Les Images racontent des histoires. Éléments de séries qui appellent d'autres commentaires, d'autres pistes. Instants parfois anciens, montrés avec du temps, avec l'envie seulement de parler du temps qui passe. Et puis des mots écrits et montrés, des expériences. Le temps, même aujourd'hui, à la seconde, là, il passe quand même, il fait récit. Il n'y a pas de nostalgie possible. Cette curieuse envie d'une urgence à prendre son temps pour, aujourd'hui même, regarder. JLK

dimanche 22 février 2015

COPENHAGUE


Facebook, 16 février

Aujourd'hui est un jour ordinaire. A Copenhague quelques uns d'entre nous ont donc été tués par quelques uns d'entre nous. Parce que si l'on raisonne seulement d'un point de vue objectif, statistique, moyen, que sais-je encore, le nombre de morts données ne sera pas beaucoup modifié par les attentats au Danemark... C'est ordinaire.
Pour beaucoup d'entre nous quand même la mort donnée est insupportable, quelle qu'elle soit, d'où qu'elle vienne.
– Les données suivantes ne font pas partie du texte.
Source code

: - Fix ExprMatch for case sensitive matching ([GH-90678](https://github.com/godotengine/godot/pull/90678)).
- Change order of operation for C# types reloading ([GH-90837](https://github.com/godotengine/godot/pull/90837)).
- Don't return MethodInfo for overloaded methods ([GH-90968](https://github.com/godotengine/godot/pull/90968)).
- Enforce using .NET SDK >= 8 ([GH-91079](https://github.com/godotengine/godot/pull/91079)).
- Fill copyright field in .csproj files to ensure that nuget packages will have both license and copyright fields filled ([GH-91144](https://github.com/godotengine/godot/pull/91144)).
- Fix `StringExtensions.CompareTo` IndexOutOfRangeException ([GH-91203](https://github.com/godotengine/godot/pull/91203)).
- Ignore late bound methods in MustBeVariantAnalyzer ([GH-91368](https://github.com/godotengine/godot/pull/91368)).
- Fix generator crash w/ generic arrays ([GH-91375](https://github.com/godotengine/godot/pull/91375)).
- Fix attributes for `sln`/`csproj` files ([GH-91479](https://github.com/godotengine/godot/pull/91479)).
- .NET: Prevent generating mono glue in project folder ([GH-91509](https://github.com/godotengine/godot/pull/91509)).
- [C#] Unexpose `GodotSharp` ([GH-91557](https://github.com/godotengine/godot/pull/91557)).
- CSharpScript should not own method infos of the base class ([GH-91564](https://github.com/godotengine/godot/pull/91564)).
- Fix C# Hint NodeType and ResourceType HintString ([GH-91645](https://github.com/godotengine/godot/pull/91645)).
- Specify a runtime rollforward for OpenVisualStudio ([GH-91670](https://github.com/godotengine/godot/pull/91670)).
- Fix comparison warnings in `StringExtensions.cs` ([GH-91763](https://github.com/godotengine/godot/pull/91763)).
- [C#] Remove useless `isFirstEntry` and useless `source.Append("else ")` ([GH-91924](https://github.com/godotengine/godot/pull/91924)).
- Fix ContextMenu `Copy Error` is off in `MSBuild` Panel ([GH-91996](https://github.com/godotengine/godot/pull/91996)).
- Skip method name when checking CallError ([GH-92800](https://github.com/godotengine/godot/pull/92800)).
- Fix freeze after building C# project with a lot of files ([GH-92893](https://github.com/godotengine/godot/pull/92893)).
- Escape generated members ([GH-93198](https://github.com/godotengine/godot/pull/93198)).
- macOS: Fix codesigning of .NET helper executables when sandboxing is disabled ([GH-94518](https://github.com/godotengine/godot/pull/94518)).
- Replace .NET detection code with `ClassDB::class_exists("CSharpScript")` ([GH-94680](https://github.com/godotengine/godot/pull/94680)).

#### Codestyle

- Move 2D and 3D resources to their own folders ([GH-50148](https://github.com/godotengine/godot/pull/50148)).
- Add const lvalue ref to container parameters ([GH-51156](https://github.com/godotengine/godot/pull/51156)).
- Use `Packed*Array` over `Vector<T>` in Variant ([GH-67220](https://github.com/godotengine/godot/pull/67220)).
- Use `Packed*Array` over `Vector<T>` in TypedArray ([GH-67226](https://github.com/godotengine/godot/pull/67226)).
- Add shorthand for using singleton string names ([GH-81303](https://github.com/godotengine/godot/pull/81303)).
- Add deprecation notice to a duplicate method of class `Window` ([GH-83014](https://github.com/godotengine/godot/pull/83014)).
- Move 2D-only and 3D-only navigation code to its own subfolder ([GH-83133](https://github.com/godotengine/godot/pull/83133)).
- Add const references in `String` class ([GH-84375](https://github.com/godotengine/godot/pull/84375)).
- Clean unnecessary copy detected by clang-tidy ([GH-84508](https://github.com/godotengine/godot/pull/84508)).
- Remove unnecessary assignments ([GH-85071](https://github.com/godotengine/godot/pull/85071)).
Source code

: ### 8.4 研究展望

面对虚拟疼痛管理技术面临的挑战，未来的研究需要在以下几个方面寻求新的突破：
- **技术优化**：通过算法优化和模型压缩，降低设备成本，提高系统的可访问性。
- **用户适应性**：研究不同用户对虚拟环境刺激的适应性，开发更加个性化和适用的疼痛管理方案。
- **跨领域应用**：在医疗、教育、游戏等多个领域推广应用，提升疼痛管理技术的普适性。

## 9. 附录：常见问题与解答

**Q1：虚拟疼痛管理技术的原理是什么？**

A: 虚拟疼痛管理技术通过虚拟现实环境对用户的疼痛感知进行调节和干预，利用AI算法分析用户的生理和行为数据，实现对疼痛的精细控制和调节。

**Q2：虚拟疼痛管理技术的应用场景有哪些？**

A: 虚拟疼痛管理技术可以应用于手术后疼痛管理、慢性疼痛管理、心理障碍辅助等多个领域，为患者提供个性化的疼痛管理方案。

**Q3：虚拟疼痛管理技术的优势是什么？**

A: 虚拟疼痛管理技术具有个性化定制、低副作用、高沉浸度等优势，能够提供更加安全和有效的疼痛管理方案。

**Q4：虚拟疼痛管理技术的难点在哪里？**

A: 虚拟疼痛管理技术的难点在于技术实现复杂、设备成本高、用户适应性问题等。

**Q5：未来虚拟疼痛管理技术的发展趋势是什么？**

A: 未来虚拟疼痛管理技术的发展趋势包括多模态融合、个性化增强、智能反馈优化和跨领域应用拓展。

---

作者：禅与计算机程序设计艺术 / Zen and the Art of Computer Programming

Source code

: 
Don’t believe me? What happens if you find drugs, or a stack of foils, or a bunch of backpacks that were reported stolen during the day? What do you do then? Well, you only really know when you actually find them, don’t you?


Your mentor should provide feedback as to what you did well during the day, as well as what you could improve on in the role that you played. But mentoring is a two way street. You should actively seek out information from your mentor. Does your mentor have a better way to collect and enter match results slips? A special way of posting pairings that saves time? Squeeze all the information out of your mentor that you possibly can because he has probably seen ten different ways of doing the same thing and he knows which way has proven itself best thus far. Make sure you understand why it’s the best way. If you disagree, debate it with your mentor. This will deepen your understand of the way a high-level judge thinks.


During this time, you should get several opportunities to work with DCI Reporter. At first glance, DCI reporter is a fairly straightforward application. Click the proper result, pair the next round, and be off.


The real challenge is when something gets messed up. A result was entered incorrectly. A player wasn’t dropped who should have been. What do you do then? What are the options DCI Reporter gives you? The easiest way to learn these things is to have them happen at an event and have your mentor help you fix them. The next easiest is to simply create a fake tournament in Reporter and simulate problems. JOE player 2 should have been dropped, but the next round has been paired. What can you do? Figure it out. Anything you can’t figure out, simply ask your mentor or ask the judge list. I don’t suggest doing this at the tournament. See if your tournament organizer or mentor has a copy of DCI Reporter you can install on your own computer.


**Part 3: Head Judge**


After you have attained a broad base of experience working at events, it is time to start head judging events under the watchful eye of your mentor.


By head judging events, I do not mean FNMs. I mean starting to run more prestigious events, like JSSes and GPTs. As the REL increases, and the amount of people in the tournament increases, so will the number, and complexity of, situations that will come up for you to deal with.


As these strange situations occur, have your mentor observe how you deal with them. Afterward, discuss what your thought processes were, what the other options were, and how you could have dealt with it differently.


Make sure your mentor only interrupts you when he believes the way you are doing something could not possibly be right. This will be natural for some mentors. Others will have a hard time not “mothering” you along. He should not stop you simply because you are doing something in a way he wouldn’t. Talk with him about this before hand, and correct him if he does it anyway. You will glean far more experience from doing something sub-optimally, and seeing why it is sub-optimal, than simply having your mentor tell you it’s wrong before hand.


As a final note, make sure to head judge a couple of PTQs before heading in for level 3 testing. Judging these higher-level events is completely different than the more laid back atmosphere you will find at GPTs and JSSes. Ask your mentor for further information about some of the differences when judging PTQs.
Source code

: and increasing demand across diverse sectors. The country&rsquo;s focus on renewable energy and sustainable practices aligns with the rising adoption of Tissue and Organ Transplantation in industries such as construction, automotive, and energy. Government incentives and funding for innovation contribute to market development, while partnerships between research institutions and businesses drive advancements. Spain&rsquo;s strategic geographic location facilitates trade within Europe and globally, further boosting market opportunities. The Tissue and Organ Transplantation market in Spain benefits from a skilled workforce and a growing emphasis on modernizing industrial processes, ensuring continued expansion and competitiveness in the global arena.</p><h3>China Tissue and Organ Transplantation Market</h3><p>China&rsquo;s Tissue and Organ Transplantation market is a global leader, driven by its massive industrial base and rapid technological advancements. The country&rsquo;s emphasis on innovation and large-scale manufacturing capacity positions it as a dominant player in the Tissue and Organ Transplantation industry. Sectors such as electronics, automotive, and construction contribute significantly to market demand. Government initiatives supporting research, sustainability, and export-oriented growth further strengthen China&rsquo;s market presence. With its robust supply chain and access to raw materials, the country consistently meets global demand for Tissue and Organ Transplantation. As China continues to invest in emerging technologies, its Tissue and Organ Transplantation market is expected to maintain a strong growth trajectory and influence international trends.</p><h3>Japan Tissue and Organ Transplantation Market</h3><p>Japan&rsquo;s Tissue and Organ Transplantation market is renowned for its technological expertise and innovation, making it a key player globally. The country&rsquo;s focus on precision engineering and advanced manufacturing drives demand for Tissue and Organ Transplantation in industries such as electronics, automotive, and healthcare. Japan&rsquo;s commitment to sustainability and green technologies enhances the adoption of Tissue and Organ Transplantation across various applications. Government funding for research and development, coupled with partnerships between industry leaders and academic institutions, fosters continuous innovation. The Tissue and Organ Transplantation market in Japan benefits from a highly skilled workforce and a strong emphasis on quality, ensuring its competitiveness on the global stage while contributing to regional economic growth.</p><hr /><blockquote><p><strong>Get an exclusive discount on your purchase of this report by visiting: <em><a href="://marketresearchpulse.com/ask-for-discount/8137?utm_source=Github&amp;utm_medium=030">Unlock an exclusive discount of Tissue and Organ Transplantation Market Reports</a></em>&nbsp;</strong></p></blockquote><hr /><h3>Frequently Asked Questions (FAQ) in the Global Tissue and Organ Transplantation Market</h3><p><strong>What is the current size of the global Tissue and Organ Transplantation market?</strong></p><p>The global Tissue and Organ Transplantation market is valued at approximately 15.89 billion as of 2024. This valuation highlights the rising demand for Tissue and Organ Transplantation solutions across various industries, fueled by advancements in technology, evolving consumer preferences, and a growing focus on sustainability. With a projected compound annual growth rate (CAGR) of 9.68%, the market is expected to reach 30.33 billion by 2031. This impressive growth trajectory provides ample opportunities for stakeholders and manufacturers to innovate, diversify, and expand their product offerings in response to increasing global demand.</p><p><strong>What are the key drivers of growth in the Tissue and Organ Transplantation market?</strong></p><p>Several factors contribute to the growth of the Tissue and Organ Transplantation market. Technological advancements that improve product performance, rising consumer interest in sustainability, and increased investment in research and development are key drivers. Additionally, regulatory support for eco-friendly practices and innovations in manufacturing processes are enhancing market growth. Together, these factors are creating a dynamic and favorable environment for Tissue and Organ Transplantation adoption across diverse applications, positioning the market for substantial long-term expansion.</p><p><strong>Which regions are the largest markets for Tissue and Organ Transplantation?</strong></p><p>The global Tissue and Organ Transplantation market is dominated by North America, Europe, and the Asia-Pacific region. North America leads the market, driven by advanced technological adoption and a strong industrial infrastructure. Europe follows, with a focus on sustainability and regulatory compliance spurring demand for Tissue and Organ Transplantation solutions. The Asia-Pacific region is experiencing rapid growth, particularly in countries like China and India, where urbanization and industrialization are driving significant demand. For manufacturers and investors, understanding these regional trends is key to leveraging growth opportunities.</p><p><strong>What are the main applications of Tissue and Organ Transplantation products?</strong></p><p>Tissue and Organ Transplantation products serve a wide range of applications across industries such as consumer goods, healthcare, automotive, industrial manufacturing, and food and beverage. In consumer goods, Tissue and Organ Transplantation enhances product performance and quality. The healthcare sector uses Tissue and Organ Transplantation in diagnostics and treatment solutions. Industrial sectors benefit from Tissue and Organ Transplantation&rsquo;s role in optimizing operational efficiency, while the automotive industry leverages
Je n'arrive pas à hiérarchiser les morts données.
Pourtant, malgré tout, celle-ci sans doute me touchent plus encore. À cause du racisme, de la négation de la parole libre, de toute parole libre, de la récurrence aussi en ce début d'année. Ce qui n'est pas si ordinaire.
Un ami me disait ici voilà peu que nous ne pouvions pas être tous les malheurs du monde comme nous avons été Charlie. C'est vrai.
Mais ne pas accepter ces morts données en particulier, ne pas accepter la mort donnée en général, se dire de là où nous sommes que la pensée doit continuer son cours, sans indulgence aucune ni compromission.
Hier j'étais à Nantes à observer "l'irreprésentable" dans une forte exposition au Hangar à Bananes. Jean-Jacques Lebel y propose ce terrible "Labyrinthe" des scènes de tortures américaines en Irak. Photos connues bien sûr, vues et revues avec horreur mais ici dans toute leur violence, à cause de l'échelle, de la proximité dure des tirages autour de soi.
Il s'agit de la même chose.
Nous serons pas toutes les douleurs mais nous le sommes un peu tout de même à chaque fois.
Nous ne serons pas toutes les violences non plus. Peut-être même me répondra-t-on que nous ne le serons jamais ? Sauf que... ces morts données tous les jours, ces quelques secondes d'émotion à chaque info, si courtes ? Et ensuite ? Serions-nous un peu de ces violences là, comme de honteux complices ?
Ne pas se faire jamais à la violence.
Il s'agit de la même chose.
De plus en plus convaincu ce soir que, sans se mortifier pour autant, le réflexe d'extériorisation absolue de ce qui fâche ne va pas.
Ce n'est pas l'islam dit-on. En effet, ce n'est pas TOUT l'islam. Tout comme certains mauvais coups des chrétiens ( et Dieu qu'il y en a eu!) ne sont pas TOUT le christianisme. Tout comme bien des erreurs des républiques ne sont pas LA république.
Au fait elle était quoi l'américaine en Irak ?
Voilà.
Dire "il sagit de la même chose" ce n'est pas tout mettre dans le même sac et s'en défaire facilement.
De belles voix s'élèvent aujourd'hui bien haut pour travailler à l'éclaircissement de l'intérieur même de la religion en islam. Reconnaître que ce chemin là beaucoup, tellement, l'on fait en christianisme. À bien réfléchir se demander si précisément ce dernier chemin n'a pas été possible à cause non seulement de l'exigence de laïcité mais aussi de l'esprit de laïcité qui nous habite ici en Europe depuis si longtemps ? Relire voilà quelques jours le Roman de Renard, version non expurgée, et se dire que laïcité et blasphème font un foutu ménage avec la religion ici depuis bientôt mille ans.
Mais avoir lu voilà quelque temps des poèmes arabes libertins et se dire à peu près la même chose !
Qu'est ce qui a été raté là, ici, ailleurs? Qu'est-ce que nous raterions aujourd'hui à nouveau ?
Ne pas se faire à l'ordinaire jamais.
Ne pas se faire à la mort donnée jamais.
Essayer de sa place à être soi/les-autres... sinon pourquoi "je suis Charlie"?
Essayer de sa place à penser cela, ce soi/les-autres, ce serait sans doute aussi se demander ce qui est sa part de violence.
Essayer cela, de ne pas l'être pour le coup.